Task description: If a picture appears among the records, leave it out and set down everything else exactly as it stands.

Available data:
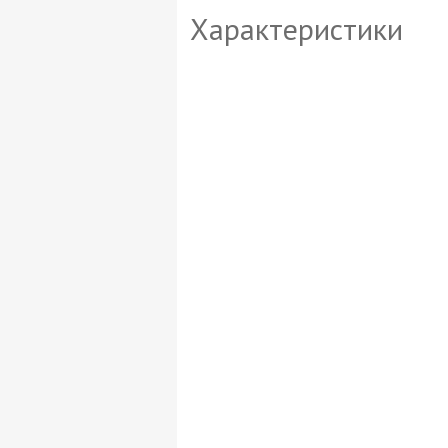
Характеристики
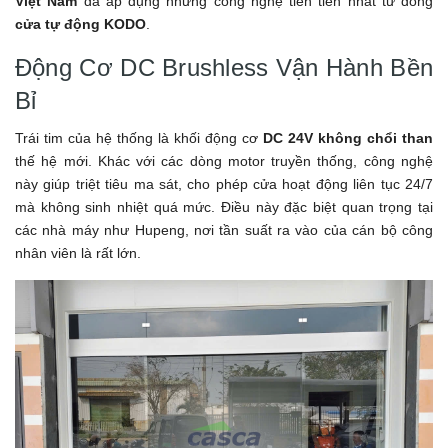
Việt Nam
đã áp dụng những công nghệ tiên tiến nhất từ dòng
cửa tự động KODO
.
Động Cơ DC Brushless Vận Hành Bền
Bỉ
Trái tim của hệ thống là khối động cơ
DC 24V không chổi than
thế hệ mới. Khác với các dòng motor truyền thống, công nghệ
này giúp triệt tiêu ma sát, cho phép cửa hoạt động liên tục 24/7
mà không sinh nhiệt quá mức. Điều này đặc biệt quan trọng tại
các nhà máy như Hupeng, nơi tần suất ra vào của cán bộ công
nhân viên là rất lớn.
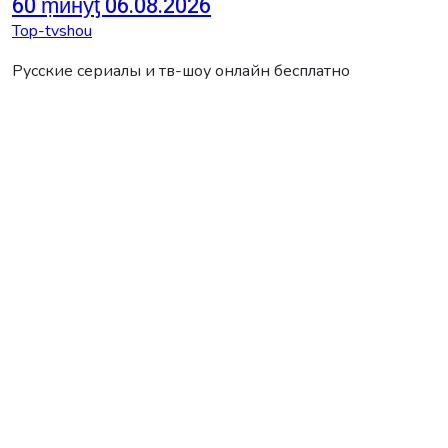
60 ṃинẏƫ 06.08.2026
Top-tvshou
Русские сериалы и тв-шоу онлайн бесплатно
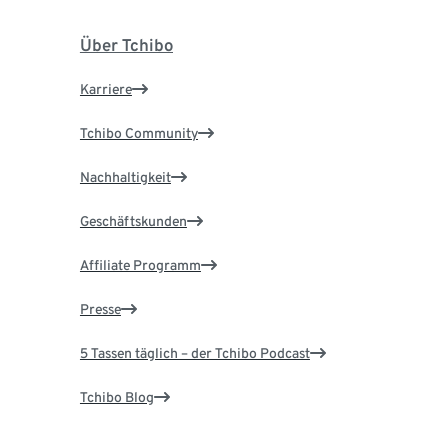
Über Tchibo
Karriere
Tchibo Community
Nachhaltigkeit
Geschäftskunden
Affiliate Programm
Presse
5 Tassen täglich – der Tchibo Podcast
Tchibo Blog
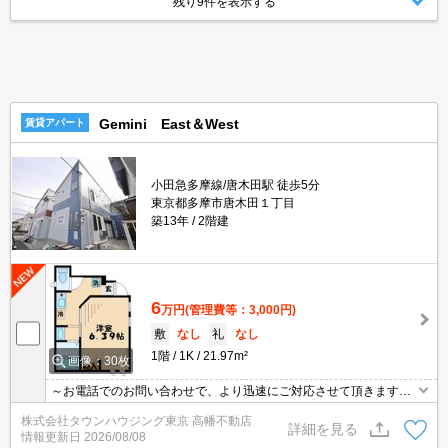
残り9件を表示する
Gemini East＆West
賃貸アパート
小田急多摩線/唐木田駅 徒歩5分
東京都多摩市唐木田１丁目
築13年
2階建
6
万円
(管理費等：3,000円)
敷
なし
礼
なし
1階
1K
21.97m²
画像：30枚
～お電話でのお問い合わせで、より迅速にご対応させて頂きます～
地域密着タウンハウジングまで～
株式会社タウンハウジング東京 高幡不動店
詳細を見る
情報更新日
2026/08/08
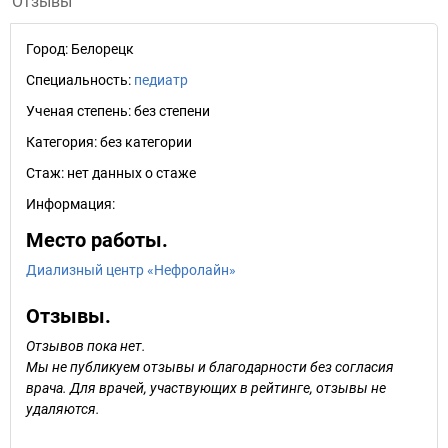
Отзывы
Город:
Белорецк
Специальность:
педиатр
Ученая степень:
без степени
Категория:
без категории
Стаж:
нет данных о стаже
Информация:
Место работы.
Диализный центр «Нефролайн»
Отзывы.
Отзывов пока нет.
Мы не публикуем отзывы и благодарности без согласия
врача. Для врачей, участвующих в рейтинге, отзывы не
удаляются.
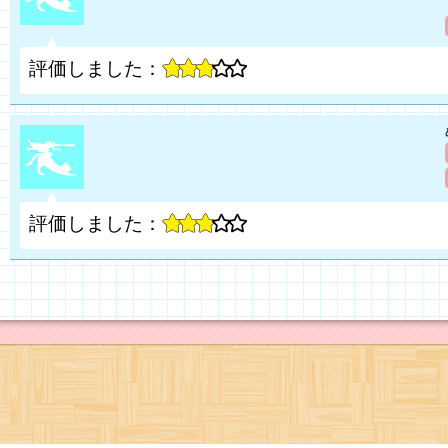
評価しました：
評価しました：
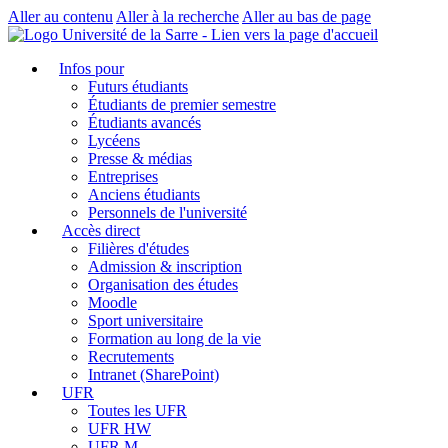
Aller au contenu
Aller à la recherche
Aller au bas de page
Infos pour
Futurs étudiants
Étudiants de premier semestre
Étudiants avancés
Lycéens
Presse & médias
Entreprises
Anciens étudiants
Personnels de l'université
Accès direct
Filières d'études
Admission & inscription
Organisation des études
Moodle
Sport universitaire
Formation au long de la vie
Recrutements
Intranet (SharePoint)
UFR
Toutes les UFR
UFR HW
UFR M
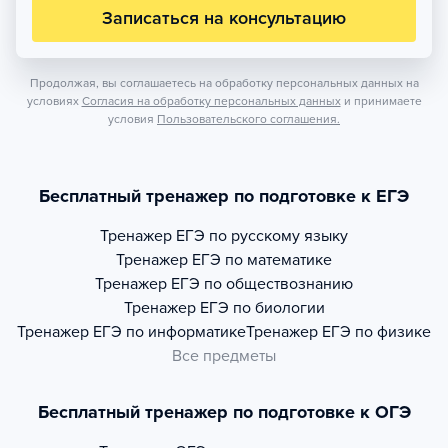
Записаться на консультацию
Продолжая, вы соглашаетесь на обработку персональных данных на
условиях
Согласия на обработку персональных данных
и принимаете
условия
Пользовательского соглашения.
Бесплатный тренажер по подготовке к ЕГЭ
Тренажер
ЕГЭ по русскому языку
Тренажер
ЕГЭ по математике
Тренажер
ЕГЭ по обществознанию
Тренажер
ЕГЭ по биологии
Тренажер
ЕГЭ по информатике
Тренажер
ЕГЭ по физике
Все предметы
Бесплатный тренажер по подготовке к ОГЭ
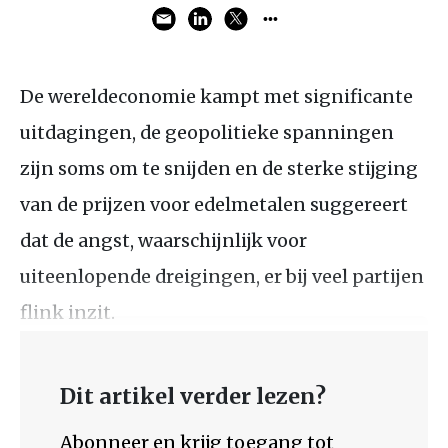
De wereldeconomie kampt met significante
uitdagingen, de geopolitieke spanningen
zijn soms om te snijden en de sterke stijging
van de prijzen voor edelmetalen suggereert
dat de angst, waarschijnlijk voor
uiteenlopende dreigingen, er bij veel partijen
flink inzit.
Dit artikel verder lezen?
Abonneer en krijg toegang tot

Your response:
Характеристики
Việt Nam
đã áp dụng những công nghệ tiên tiến nhất từ dòng
cửa tự động KODO
.
Động Cơ DC Brushless Vận Hành Bền
Bỉ
Trái tim của hệ thống là khối động cơ
DC 24V không chổi than
thế hệ mới. Khác với các dòng motor truyền thống, công nghệ
này giúp triệt tiêu ma sát, cho phép cửa hoạt động liên tục 24/7
mà không sinh nhiệt quá mức. Điều này đặc biệt quan trọng tại
các nhà máy như Hupeng, nơi tần suất ra vào của cán bộ công
nhân viên là rất lớn.
60 ṃинẏƫ 06.08.2026
Top-tvshou
Русские сериалы и тв-шоу онлайн бесплатно
Über Tchibo
Karriere
Tchibo Community
Nachhaltigkeit
Geschäftskunden
Affiliate Programm
Presse
5 Tassen täglich – der Tchibo Podcast
Tchibo Blog
残り9件を表示する
Gemini East＆West
賃貸アパート
小田急多摩線/唐木田駅 徒歩5分
東京都多摩市唐木田１丁目
築13年
2階建
6
万円
(管理費等：3,000円)
敷
なし
礼
なし
1階
1K
21.97m²
画像：30枚
～お電話でのお問い合わせで、より迅速にご対応させて頂きます～
地域密着タウンハウジングまで～
株式会社タウンハウジング東京 高幡不動店
詳細を見る
情報更新日
2026/08/08
Отзывы
Город:
Белорецк
Специальность:
педиатр
Ученая степень:
без степени
Категория:
без категории
Стаж:
нет данных о стаже
Информация:
Место работы.
Диализный центр «Нефролайн»
Отзывы.
Отзывов пока нет.
Мы не публикуем отзывы и благодарности без согласия
врача. Для врачей, участвующих в рейтинге, отзывы не
удаляются.
評価しました：
評価しました：
Aller au contenu
Aller à la recherche
Aller au bas de page
Infos pour
Futurs étudiants
Étudiants de premier semestre
Étudiants avancés
Lycéens
Presse & médias
Entreprises
Anciens étudiants
Personnels de l'université
Accès direct
Filières d'études
Admission & inscription
Organisation des études
Moodle
Sport universitaire
Formation au long de la vie
Recrutements
Intranet (SharePoint)
UFR
Toutes les UFR
UFR HW
UFR M
Записаться на консультацию
Продолжая, вы соглашаетесь на обработку персональных данных на
условиях
Согласия на обработку персональных данных
и принимаете
условия
Пользовательского соглашения.
Бесплатный тренажер по подготовке к ЕГЭ
Тренажер
ЕГЭ по русскому языку
Тренажер
ЕГЭ по математике
Тренажер
ЕГЭ по обществознанию
Тренажер
ЕГЭ по биологии
Тренажер
ЕГЭ по информатике
Тренажер
ЕГЭ по физике
Все предметы
Бесплатный тренажер по подготовке к ОГЭ
De wereldeconomie kampt met significante
uitdagingen, de geopolitieke spanningen
zijn soms om te snijden en de sterke stijging
van de prijzen voor edelmetalen suggereert
dat de angst, waarschijnlijk voor
uiteenlopende dreigingen, er bij veel partijen
flink inzit.
Dit artikel verder lezen?
Abonneer en krijg toegang tot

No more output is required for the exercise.